Iran Bans Pilgrimage to Iraq’s Samarra after Terrorist Attack
TEHRAN (Tasnim) – Iranian pilgrims are forbidden from traveling to the Iraqi city of Samarra until further notice in the wake of a Sunday terrorist attack that killed and wounded scores of Iranian pilgrims in the holy city, an official announced.
Majid Aqababaei, a deputy interior minister for border affairs, told Tasnim on Monday that the decision to ban trips to Samarra has been made for security concerns.
He said the car bomb blast that blew up two buses full of pilgrims in Samarra on Sunday has killed 8 Iranians and wounded 99 others.
According to the official, 88 injured pilgrims were taken back to home by plane on Sunday night, while 11 others have been admitted to Iraqi hospitals.
On Sunday, suicide bombers driving ambulances packed with explosives detonated their vehicles in the Iraqi cities of Tikrit and Samarra, killing dozens of people.
In Samarra, 125 km north of capital Baghdad, an attacker detonated the explosive-laden vehicle in a car park for pilgrims visiting one of Shiite Muslims’ holiest sites, the shrines of Imam Hadi (AS) and his son Imam Hassan al-Askari (AS).

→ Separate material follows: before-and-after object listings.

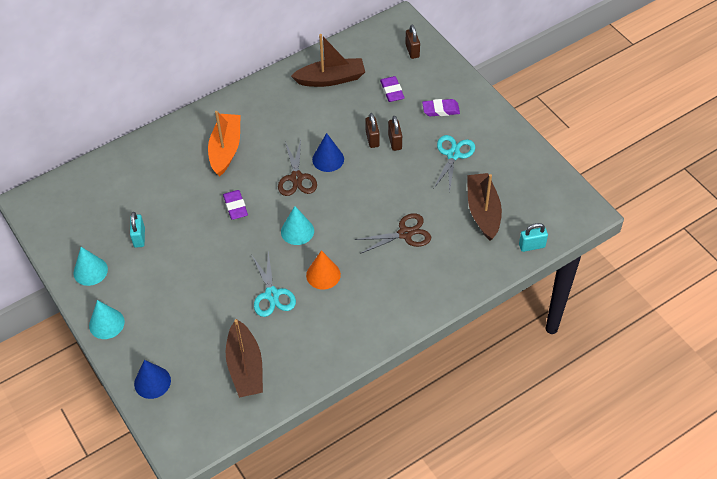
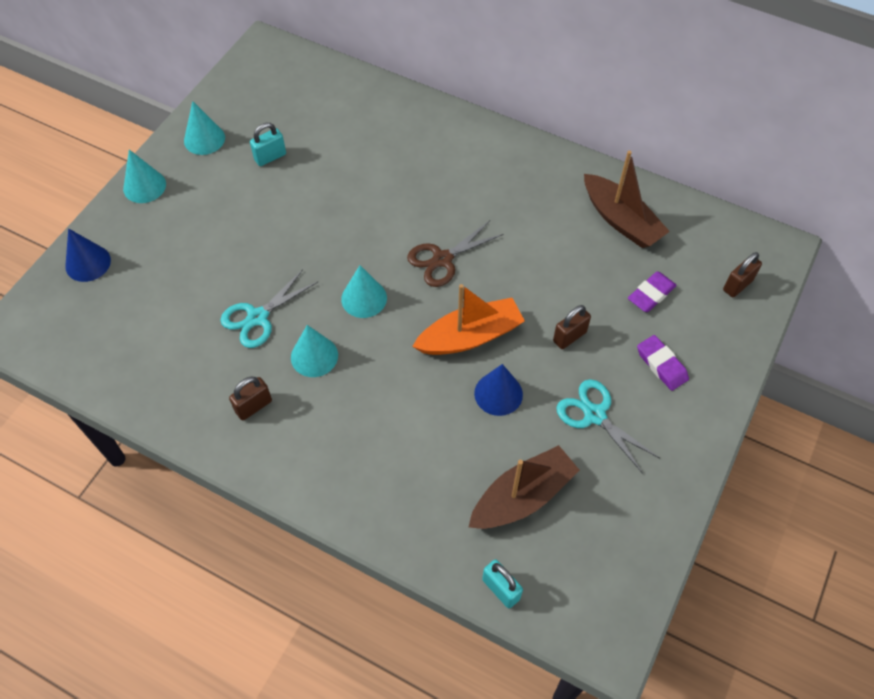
camera: 60 degrees right, 5 degrees up
orange boat [208,111,240,176] -> orange boat moved to [412,284,525,355]
purple eraser [223,190,248,220] -> none
brown boat [226,319,263,398] -> none
orange cone [306,250,341,290] -> turquoise cone [291,325,338,377]
blue cone [312,133,344,172] -> blue cone moved to [474,364,523,416]
brown scissors [354,213,431,254] -> none
brown padlock [365,113,380,148] -> brown padlock moved to [229,376,272,420]
turquoise scissors [433,135,475,191] -> turquoise scissors turned 120 degrees counterclockwise [556,379,660,474]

Given the threat posed by the Daesh (ISIL) terrorist group in Iraq, the Arab country’s security forces have stepped up security measures in Shiite-majority cities, particularly at religious sites, ahead of Arbaeen.
Arbaeen, which is one of the largest religious gatherings in the world, comes 40 days after Ashura, the martyrdom anniversary of the third Shiite Imam, Imam Hussein (AS).